Exercise goal: Among the lines below, copy each one in which "САСШ" appears.

Data excerpts:

——————————

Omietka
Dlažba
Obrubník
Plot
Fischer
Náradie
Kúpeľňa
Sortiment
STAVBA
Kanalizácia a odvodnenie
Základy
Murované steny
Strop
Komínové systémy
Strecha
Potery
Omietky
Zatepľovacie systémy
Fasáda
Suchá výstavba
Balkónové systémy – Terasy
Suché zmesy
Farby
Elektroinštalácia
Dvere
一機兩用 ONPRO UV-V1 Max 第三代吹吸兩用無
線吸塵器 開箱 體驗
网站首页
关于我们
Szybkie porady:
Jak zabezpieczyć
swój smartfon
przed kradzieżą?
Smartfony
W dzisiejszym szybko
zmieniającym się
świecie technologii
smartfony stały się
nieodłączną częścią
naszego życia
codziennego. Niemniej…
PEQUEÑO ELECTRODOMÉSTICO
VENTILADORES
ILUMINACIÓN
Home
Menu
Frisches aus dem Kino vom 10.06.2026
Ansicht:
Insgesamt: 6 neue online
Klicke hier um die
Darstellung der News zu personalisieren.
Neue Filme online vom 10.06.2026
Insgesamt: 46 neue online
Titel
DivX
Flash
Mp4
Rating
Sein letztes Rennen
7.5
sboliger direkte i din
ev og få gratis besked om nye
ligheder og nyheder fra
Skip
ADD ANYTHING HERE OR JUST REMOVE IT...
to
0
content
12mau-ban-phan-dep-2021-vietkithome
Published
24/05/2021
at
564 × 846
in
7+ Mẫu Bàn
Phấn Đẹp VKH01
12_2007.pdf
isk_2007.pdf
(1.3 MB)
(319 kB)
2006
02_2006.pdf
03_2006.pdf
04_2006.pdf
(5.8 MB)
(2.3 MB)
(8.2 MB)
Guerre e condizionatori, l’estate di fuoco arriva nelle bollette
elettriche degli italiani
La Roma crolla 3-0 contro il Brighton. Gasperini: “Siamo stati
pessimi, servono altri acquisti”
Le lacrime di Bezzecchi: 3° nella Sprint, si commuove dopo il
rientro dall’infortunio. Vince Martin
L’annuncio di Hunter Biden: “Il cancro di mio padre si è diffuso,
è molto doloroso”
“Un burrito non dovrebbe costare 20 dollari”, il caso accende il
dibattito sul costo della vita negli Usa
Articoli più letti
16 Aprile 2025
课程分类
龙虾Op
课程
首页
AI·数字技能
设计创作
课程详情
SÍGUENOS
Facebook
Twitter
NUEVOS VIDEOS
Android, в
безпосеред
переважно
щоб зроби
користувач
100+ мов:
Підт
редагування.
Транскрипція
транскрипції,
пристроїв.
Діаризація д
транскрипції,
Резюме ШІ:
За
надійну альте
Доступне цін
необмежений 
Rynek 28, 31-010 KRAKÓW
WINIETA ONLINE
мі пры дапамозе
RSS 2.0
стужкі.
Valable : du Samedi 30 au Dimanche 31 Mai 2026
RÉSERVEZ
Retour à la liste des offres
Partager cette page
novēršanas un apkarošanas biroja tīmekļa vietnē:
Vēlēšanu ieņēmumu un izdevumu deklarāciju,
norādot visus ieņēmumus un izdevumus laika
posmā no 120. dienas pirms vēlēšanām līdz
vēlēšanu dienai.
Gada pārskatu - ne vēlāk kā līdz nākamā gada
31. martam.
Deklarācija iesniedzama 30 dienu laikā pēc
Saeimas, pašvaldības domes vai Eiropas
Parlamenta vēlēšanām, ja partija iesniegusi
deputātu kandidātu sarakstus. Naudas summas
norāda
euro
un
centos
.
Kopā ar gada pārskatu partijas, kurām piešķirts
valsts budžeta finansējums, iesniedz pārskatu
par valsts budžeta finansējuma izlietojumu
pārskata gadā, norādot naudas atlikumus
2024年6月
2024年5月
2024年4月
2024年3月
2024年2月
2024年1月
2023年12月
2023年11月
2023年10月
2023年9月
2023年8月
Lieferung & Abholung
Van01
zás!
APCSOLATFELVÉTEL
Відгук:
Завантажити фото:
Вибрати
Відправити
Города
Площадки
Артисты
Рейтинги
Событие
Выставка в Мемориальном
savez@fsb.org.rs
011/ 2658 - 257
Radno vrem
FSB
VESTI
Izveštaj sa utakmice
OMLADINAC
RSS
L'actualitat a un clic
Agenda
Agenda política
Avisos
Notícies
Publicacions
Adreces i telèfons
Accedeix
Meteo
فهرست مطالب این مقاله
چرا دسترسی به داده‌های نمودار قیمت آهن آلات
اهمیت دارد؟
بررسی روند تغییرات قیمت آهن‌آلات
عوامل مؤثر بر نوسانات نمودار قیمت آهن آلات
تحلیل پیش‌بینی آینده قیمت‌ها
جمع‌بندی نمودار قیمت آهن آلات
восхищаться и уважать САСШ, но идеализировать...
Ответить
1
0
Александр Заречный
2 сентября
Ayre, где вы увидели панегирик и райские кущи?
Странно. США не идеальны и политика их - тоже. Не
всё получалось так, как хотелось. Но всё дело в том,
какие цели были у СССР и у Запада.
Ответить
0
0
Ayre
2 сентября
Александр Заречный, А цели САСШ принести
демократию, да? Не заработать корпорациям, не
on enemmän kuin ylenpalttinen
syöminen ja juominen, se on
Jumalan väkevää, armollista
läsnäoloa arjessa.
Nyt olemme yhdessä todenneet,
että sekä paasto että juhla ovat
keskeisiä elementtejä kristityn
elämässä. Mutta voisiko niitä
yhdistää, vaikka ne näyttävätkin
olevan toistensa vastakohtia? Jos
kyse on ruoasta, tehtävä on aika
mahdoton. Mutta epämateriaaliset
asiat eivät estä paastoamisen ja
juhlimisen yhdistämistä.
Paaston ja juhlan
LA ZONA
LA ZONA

——————————

Output for this task:
восхищаться и уважать САСШ, но идеализировать...
Александр Заречный, А цели САСШ принести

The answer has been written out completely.